ELIZABETH SPIERS

Birthplace: Montgomery, Alabama
Education: B.A., Public Policy Studies/Political Science, Duke University
Profession: Editor/Publisher/Writer
Current Position: Editor and Publisher, DealBreaker.com;
Author, "And They All Die in the End" (a satirical novel about Wall Street, to be published by Penguin/Riverhead in 2007)
Previous Position(s): editor-in-chief at mediabistro.com, contributing writer and editor at New York Magazine, founding editor of Gawker.com and previously, buy-side equity analyst
Questions
When did you start doing what it is you’re doing? How did you get into it?
I started working in online media in December of ’02 with the launch of Gawker.com. Nick Denton was a friend of mine socially and he wanted to create a New York-focused blog for commercial purposes. I thought it was a good idea and wanted to do more writing and less number crunching, so when he approached me about writing it, I was happy to do it. I’ve been in and out of online media and writing full-time ever since.
What was your best day on the job?
No single day stands out, but there are a lot of instances where I realized that whatever I was working on at the time was really taking off. At Gawker, I think it was when things we were doing first started migrating into mainstream media—Howard Stern reading it and mentioning it; William Safire quoting it in his column, etc. At mediabistro, it was getting the first blogger/reporter into the White House briefing room.
Your worst?
I hate firing people. Fortunately, I haven’t had to do it much, but every time I have, it’s been painful.
If you could change one aspect of your job, what would it be?
All of the administrative things that come with running a small business would disappear. I’m not detail-oriented, and overhead-related minutiae drive me crazy.
What quality has most enabled your success?
A healthy obliviousness to the odds of failure.
What did you spend your first bonus on?
Taxes. I wish I could say I spent it all on hookers and blow, but no. Taxes.
Most memorable encounter with ageism?
I’m not sure if it was more ageism or sexism, but the CEO of a distressed public company I was supposed to be analyzing on behalf of its largest shareholder kept dismissively comparing me to his little granddaughter, which I thought was merely obnoxious until he told said shareholder that a report I turned in was “badly written,”—a critique I haven’t gotten before or since. He thought it would discredit my analysis, which was not optimistic about the prospect of a turnaround. When pressed by the shareholder, he admitted that he hadn’t read it at all. I suggested that his behavior was probably indicative of why the company was distressed in the first place.

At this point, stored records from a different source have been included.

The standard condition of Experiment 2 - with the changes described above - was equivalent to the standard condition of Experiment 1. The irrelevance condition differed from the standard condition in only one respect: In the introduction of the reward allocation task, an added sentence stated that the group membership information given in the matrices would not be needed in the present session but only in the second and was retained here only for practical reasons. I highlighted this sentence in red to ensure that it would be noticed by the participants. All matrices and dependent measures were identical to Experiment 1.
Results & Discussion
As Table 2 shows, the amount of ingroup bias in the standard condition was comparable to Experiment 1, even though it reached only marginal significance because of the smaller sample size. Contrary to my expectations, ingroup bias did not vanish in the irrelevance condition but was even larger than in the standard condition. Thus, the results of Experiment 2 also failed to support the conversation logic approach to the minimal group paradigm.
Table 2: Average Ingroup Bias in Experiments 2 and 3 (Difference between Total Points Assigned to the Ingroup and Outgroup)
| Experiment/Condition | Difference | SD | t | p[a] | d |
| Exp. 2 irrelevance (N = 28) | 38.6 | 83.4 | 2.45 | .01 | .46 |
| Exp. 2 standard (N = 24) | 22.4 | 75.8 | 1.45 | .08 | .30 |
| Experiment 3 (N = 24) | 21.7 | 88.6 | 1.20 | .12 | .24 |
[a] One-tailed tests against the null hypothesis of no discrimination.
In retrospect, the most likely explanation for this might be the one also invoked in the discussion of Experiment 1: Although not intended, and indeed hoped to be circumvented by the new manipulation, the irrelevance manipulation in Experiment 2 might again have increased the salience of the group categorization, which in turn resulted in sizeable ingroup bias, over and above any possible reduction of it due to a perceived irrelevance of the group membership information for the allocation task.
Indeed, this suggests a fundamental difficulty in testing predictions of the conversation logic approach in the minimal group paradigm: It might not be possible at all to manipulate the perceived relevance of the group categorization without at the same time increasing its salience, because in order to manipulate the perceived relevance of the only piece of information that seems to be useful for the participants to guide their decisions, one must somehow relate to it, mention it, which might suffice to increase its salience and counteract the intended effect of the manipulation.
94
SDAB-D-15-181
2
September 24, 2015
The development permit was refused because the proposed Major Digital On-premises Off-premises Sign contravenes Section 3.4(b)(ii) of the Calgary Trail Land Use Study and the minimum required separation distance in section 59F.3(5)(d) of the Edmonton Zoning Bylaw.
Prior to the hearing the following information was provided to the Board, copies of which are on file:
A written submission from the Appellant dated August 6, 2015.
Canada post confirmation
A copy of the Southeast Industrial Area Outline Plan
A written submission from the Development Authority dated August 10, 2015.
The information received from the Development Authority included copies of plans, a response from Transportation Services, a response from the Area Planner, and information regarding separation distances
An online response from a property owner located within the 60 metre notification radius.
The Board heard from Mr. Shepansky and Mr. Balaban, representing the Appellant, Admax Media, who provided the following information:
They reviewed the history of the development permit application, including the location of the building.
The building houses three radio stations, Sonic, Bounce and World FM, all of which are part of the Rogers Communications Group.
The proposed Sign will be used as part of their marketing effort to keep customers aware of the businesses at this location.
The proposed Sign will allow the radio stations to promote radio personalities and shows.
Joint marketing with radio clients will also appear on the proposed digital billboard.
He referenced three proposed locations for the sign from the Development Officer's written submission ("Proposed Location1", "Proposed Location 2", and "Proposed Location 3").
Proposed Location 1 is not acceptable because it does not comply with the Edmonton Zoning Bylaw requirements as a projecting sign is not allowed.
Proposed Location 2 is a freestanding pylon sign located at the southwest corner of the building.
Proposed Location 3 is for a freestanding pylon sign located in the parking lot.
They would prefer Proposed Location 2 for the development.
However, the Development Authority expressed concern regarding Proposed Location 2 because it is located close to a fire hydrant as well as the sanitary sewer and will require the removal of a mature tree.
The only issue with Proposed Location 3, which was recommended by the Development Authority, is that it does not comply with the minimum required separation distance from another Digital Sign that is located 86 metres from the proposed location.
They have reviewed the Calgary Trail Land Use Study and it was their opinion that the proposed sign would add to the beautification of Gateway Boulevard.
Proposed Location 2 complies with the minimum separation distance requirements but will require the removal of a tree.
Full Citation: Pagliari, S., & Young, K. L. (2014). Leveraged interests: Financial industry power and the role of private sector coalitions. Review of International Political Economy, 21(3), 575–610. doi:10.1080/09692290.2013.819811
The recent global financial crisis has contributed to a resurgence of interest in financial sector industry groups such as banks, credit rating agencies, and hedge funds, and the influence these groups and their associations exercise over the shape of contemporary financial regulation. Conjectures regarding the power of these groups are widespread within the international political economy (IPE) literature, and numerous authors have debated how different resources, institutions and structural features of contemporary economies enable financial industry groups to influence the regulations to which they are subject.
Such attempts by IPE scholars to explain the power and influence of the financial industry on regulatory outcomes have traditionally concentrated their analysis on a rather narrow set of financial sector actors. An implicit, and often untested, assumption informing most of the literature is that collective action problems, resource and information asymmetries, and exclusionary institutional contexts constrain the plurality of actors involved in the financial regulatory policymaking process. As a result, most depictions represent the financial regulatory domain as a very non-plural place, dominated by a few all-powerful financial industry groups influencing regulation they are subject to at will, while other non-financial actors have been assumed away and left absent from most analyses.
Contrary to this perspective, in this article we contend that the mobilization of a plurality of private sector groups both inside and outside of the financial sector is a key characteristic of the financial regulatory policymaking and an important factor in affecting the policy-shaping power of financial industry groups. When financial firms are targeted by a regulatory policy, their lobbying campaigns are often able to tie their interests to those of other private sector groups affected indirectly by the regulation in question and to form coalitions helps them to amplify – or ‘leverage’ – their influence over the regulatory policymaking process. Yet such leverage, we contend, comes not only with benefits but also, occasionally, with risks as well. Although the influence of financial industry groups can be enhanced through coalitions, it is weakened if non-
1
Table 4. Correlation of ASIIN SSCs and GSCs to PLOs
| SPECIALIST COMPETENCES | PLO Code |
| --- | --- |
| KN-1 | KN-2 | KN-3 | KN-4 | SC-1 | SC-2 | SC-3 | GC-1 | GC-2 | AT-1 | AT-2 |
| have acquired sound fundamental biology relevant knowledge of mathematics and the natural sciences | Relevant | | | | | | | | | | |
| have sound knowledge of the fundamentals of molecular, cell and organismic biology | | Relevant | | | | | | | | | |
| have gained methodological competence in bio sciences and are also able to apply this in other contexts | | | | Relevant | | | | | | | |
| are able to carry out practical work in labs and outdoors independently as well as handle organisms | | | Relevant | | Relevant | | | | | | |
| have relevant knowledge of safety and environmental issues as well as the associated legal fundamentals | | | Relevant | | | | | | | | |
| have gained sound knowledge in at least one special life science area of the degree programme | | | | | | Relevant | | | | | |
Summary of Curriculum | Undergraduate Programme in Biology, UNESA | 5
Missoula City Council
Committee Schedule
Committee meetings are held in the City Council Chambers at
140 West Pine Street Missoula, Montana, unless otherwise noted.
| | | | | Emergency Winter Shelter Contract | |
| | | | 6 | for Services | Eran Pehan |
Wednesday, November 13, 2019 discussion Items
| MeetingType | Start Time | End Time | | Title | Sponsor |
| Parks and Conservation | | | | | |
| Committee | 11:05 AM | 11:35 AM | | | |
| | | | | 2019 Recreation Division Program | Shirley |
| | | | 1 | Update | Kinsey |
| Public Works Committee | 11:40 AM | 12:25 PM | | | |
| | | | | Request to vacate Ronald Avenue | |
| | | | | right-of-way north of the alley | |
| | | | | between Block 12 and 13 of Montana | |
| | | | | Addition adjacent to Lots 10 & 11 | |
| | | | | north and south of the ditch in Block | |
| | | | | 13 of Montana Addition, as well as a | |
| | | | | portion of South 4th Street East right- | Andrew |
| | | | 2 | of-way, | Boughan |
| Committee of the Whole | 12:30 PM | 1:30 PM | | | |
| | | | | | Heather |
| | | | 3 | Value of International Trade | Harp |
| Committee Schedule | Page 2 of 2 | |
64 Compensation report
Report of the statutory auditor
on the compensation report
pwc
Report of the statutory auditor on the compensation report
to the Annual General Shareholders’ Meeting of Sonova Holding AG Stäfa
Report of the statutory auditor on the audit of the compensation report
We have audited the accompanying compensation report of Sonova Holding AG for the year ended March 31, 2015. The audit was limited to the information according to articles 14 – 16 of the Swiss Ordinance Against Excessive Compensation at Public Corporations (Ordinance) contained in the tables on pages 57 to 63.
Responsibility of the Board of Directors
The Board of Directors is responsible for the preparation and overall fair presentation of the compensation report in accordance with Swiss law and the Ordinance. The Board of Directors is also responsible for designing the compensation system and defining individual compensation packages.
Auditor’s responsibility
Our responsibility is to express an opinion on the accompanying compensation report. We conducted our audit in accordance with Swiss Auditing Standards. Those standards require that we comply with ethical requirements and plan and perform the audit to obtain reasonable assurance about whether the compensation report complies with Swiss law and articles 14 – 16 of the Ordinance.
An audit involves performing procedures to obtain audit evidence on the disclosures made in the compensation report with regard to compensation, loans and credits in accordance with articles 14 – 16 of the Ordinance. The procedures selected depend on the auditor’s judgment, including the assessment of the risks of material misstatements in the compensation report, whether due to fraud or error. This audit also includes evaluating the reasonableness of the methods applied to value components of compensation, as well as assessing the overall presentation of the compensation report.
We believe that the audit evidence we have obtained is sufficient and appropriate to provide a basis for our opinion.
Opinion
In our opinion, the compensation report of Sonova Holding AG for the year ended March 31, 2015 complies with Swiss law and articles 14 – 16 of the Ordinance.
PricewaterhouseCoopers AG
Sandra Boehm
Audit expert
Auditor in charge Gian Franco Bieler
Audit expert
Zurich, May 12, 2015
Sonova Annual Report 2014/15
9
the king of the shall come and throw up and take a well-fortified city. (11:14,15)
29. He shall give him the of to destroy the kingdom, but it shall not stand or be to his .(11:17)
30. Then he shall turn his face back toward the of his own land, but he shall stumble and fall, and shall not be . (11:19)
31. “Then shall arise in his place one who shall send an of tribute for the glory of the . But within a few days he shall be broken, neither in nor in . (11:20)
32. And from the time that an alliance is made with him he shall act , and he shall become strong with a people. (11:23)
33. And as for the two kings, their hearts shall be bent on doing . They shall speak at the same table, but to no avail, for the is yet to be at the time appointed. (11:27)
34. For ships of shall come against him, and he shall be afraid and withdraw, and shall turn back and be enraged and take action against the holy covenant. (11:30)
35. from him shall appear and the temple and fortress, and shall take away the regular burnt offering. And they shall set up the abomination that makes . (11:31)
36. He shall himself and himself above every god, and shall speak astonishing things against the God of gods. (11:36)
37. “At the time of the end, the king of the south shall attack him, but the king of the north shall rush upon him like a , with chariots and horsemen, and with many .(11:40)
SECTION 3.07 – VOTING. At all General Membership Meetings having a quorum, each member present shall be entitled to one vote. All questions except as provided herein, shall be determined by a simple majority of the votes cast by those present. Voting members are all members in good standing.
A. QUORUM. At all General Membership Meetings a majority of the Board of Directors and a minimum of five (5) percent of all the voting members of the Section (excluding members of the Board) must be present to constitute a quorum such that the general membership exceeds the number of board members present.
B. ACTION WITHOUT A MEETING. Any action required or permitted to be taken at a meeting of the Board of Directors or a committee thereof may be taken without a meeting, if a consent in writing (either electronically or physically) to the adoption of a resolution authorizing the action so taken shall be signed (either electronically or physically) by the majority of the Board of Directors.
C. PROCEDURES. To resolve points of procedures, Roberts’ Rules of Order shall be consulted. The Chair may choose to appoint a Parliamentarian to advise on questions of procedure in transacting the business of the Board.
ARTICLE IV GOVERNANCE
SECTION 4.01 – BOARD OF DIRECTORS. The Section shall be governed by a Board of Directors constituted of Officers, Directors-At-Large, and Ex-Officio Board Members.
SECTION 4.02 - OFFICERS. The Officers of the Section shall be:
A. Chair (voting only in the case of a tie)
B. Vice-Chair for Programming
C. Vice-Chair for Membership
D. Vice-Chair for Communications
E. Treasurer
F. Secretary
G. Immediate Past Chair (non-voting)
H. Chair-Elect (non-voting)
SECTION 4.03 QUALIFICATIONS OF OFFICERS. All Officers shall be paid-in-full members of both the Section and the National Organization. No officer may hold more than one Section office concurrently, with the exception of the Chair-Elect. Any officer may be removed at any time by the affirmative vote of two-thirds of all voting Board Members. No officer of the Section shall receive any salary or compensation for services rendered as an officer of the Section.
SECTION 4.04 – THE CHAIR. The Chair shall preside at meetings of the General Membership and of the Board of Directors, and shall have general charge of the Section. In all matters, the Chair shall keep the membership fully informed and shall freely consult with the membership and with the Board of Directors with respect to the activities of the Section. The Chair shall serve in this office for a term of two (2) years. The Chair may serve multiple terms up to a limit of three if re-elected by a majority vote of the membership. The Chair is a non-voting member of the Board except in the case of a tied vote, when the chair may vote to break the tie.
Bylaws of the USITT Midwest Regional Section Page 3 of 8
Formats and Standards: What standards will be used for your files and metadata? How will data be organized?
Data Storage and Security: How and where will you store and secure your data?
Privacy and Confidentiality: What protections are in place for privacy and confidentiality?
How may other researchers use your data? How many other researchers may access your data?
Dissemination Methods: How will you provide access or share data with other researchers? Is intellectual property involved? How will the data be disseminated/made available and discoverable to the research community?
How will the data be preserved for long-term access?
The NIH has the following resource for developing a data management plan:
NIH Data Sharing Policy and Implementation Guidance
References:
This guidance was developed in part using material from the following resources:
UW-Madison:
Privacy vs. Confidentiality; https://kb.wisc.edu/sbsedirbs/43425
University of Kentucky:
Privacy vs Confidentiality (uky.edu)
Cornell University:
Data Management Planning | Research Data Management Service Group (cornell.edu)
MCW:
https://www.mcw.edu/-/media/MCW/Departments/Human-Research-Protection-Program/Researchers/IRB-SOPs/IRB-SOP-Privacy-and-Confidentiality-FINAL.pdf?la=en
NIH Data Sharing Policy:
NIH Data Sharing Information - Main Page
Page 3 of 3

Whats on your iPod right now?
A lot of random stuff with no coherent theme. 1980s country music (Alabama, Waylon Jennings, etc), the Allman Brothers, The Killers, The Clash, NPR podcasts, some random dance/hip hop mashups.
Are you reading anything?
I just finished George Saunders’ new book, "Persuasion Nation" (fantastic), and just started Dan Reingold’s "Confessions of a Wall Street Analyst."
What do you hope to be doing in ten years? Twenty?
10 years - Running the same company, only it’s bigger and more successful. And I’d still be writing, but getting paid better to do it. 20 – As long as it’s still fun, the same thing.
Sushi or burgers?
Burgers. (I’m a Southern girl. I like red meat.)